Website Optimization
Website optimization moves beyond basic web development and design. We define website optimization as the process by which a website is streamlined to become more efficient for three audiences: the website developer, the website reader and the search engine. Or to put it in question form: Does the website work? Is the website usable? Can the website be found?
To look at it another way, website optimization is made of five key elements: Validation, Speed, Usability, Structural SEO and Relational SEO. All five elements affect all three audiences. The onus in on the developer to optimize the site so that readers have a good experience and search engines can consume it easily.
Validation
A website that is broken is frustrating for readers and typically ignored by the search engines. Granted all websites are broken to some degree. It is difficult to maintain 100% HTML validation. However some level of due diligence to website maintenance goes a long way. Laying a solid structural foundation for your website will serve you well in maintaining overall website optimization.

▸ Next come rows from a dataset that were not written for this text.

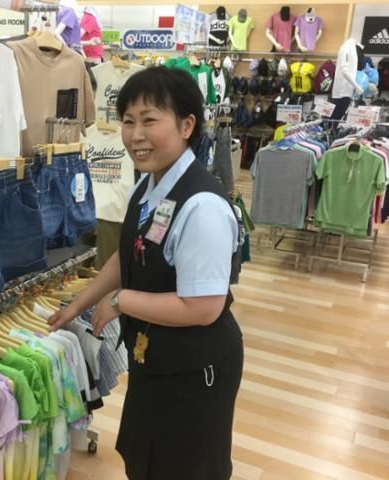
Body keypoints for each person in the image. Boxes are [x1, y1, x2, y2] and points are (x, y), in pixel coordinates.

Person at [48, 67, 244, 480]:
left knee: (185, 467)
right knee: (146, 455)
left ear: (187, 125)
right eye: (128, 121)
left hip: (194, 366)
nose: (136, 135)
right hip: (153, 354)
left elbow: (203, 307)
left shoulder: (203, 207)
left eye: (150, 120)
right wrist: (77, 306)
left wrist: (121, 301)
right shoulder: (148, 186)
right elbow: (129, 255)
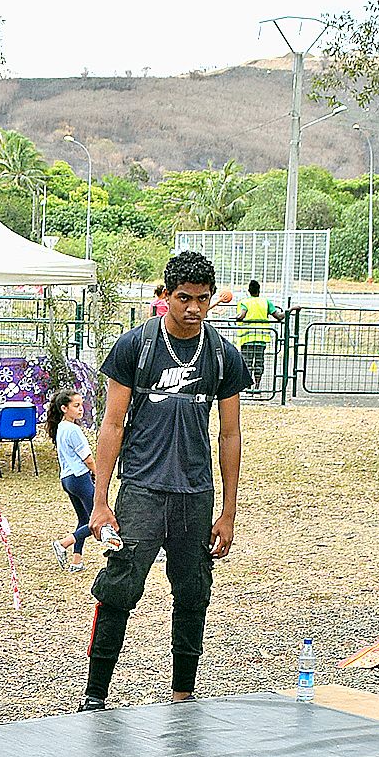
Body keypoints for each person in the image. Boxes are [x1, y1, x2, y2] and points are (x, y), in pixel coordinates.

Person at [79, 250, 248, 710]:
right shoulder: (136, 346)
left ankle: (183, 696)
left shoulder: (222, 355)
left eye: (204, 299)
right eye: (184, 298)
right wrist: (100, 502)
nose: (194, 308)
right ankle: (94, 697)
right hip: (141, 491)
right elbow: (111, 425)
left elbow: (229, 434)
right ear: (165, 297)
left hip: (195, 495)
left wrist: (228, 511)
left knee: (194, 592)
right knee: (119, 588)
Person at [49, 390, 94, 570]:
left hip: (67, 480)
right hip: (80, 478)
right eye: (76, 406)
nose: (80, 409)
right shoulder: (74, 430)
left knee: (84, 519)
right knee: (98, 521)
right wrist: (98, 475)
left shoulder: (61, 428)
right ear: (64, 408)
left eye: (81, 405)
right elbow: (88, 459)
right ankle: (63, 544)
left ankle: (76, 561)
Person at [236, 278, 279, 391]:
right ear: (259, 290)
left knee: (247, 363)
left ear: (248, 291)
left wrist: (236, 318)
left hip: (247, 339)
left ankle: (248, 386)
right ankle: (257, 386)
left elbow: (241, 316)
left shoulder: (245, 302)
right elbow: (278, 316)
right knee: (259, 363)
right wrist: (290, 310)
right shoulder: (266, 302)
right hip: (261, 339)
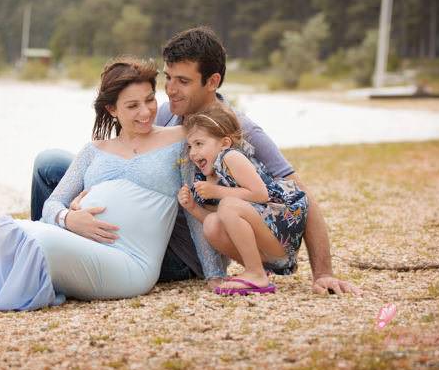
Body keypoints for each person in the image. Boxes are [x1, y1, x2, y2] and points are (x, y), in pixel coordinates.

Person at [26, 26, 361, 296]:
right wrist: (83, 199)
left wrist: (324, 273)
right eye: (168, 78)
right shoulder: (167, 112)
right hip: (135, 217)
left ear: (212, 82)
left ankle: (40, 266)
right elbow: (121, 153)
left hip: (176, 250)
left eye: (183, 81)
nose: (170, 91)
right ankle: (31, 258)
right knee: (50, 165)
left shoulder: (240, 130)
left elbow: (304, 198)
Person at [0, 57, 186, 311]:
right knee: (5, 231)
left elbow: (197, 197)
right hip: (78, 240)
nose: (146, 112)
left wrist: (214, 273)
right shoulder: (94, 150)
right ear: (112, 109)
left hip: (130, 260)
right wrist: (69, 218)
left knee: (35, 241)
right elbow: (53, 203)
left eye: (150, 100)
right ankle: (0, 266)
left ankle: (6, 267)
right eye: (132, 105)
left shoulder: (177, 139)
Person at [177, 104, 308, 295]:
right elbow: (223, 220)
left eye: (199, 144)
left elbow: (260, 194)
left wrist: (216, 191)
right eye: (190, 146)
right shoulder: (208, 175)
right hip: (267, 245)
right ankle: (257, 269)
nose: (193, 153)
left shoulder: (231, 157)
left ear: (224, 143)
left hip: (282, 231)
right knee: (212, 224)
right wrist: (192, 208)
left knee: (228, 205)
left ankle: (256, 274)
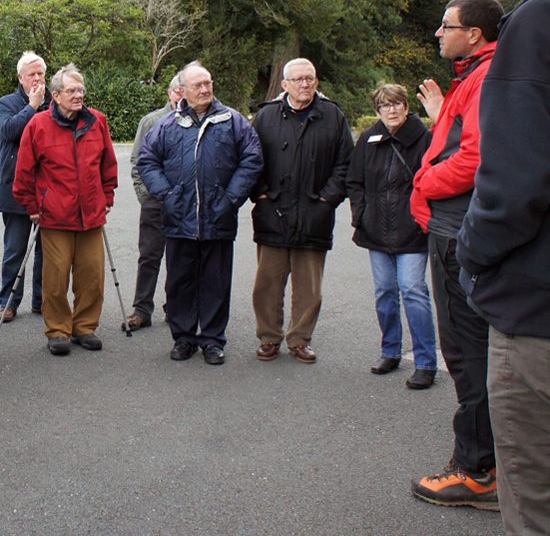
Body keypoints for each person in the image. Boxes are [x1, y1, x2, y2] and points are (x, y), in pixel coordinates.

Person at [456, 0, 550, 535]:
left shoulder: (535, 27)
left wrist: (472, 251)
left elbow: (514, 183)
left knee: (535, 503)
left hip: (539, 316)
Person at [409, 0, 504, 510]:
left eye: (446, 26)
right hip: (450, 226)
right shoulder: (473, 77)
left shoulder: (486, 77)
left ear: (474, 34)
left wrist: (424, 180)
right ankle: (482, 459)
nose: (438, 34)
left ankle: (477, 470)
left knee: (468, 353)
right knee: (471, 351)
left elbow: (474, 158)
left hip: (456, 230)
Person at [137, 61, 263, 366]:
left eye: (208, 83)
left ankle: (212, 340)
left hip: (218, 217)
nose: (205, 89)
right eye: (198, 85)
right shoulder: (168, 125)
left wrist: (231, 198)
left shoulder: (232, 121)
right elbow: (147, 160)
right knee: (180, 280)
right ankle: (183, 337)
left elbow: (252, 159)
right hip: (179, 217)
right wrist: (167, 195)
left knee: (215, 281)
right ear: (184, 91)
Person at [251, 58, 353, 363]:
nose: (304, 84)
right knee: (267, 283)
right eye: (297, 79)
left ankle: (299, 338)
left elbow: (345, 163)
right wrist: (262, 194)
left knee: (309, 287)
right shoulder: (266, 116)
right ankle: (269, 337)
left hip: (314, 213)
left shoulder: (332, 116)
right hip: (273, 212)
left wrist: (326, 200)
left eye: (309, 78)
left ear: (317, 82)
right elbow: (250, 160)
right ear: (284, 85)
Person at [13, 64, 118, 356]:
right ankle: (58, 330)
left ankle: (85, 327)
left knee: (91, 277)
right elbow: (24, 172)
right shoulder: (37, 125)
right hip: (55, 216)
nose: (78, 95)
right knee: (56, 278)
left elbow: (108, 163)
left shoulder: (98, 121)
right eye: (72, 90)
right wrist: (32, 205)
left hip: (91, 215)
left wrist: (107, 193)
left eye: (81, 90)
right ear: (55, 95)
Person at [347, 83, 436, 389]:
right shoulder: (369, 140)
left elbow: (433, 181)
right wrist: (361, 215)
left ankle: (425, 361)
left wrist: (421, 219)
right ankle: (390, 351)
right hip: (376, 231)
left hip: (411, 231)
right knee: (385, 293)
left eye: (397, 103)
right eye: (385, 105)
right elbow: (354, 181)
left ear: (407, 107)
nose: (392, 110)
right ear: (378, 110)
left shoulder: (424, 139)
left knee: (413, 291)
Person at [125, 75, 185, 331]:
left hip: (184, 203)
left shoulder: (199, 121)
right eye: (178, 92)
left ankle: (175, 307)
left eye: (187, 92)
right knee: (149, 256)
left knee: (180, 257)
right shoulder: (151, 121)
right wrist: (144, 195)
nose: (182, 97)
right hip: (154, 202)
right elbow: (137, 161)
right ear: (170, 93)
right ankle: (141, 310)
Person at [0, 51, 51, 322]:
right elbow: (9, 132)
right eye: (31, 74)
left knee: (47, 250)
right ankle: (8, 302)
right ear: (21, 78)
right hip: (15, 188)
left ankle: (41, 301)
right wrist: (31, 106)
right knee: (15, 250)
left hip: (48, 189)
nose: (37, 78)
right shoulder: (7, 103)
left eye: (41, 73)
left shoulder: (55, 102)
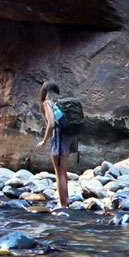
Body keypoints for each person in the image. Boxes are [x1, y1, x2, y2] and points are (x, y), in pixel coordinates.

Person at [39, 81, 75, 210]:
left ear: (43, 92)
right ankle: (66, 201)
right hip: (71, 137)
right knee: (63, 171)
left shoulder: (48, 103)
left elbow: (52, 124)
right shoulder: (63, 101)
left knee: (59, 173)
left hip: (60, 139)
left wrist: (44, 141)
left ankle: (63, 205)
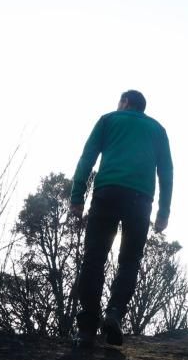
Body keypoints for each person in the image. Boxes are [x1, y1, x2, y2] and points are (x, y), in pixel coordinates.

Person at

- Is the website filled with errors?
- HTML Validation – the code is current and up to standard.
- CSS Validation – the CSS file is current, up to standard, and efficient.
- Feed validation – are RSS feeds accessible and valid?

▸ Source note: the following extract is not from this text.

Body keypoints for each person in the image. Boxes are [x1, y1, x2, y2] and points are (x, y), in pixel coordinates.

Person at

Check our recommended website validation resources.
Speed
Search engines are looking at how fast your site loads. Speed plays some factor in your rankings within the SERPs.
- How fast do pages load?
- do webpages load within 5 seconds?
- image laden websites, though cool, slow a website down
- table based websites are weightier than CSS based websites
Both Speed and Validation answer the question whether a website works. Our Page Speed page suggests four tools you can use to assess page speed.
Usability
Ok, now that a website works, do readers find it usable? A web developer may be his or her own worse critic, but there no one more critical than a reader/user. Users make decisions about a website in a blink of an eye. It is almost an impossible standard. Taking time to focus on usability will take your website to the next level.
Consider the following:
- navigation – does the website make it easy for users to get around?
- content – is there real content that users want to read?

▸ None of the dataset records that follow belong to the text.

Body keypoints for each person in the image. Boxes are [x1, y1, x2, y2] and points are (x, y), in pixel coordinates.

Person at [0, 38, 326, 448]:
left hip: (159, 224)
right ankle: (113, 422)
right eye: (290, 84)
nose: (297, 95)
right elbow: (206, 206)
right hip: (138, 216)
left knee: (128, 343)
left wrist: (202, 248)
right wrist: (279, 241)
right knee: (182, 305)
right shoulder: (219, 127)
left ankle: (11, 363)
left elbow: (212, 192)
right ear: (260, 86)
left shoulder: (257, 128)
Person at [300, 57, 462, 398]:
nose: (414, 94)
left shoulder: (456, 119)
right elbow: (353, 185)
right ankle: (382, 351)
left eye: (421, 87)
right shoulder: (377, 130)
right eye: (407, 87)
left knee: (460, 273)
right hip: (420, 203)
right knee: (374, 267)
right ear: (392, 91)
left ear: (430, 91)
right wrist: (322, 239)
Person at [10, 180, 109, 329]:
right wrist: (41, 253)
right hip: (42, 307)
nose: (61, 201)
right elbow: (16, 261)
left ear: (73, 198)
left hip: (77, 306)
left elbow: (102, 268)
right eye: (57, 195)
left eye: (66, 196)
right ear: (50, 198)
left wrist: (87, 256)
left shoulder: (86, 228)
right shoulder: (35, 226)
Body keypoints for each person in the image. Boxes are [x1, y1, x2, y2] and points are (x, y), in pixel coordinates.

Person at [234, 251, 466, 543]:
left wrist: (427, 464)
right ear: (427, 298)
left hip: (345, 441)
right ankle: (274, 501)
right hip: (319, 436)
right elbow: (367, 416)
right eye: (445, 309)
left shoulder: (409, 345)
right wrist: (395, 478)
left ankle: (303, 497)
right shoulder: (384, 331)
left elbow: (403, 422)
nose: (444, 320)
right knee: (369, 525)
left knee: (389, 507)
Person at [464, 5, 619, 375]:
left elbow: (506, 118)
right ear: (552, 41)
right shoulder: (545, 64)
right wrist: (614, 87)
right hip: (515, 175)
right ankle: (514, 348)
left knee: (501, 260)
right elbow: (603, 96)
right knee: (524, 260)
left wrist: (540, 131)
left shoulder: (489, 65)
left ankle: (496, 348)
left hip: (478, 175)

- value – does the structure and content of website add value?
Structural SEO
You like it, your readers like it, can do the search engines like it? How should web pages be structured? Is the content of the website structured so that the search engines can easily discern the nature of each web page? Remember, SEO is not about websites but about web pages.
Structural SEO takes into consideration the HTML elements involved in producing a web page. These things include title tags, H1 tags, etc. In some circles this is most commonly called Onpage Optimization or Internal SEO.
Learn SEO
What is the best way to learn something? Do it yourself. The long way if possible. The problem most webmasters face is called “seo tool dependancy”. The truth: the big fancy SEO tool that is costing you good money is worthless to you unless you know how to do SEO yourself. Are SEO tools worhtless? No, of course not. But webmasters expect the tool to do all the work and then expect big results. Raise your hand if you ever did this? Take a peek at our recommended resources to Learn SEO.
Thees six core elements of website optimization will enable your site to maintain a high level of usability and searchability.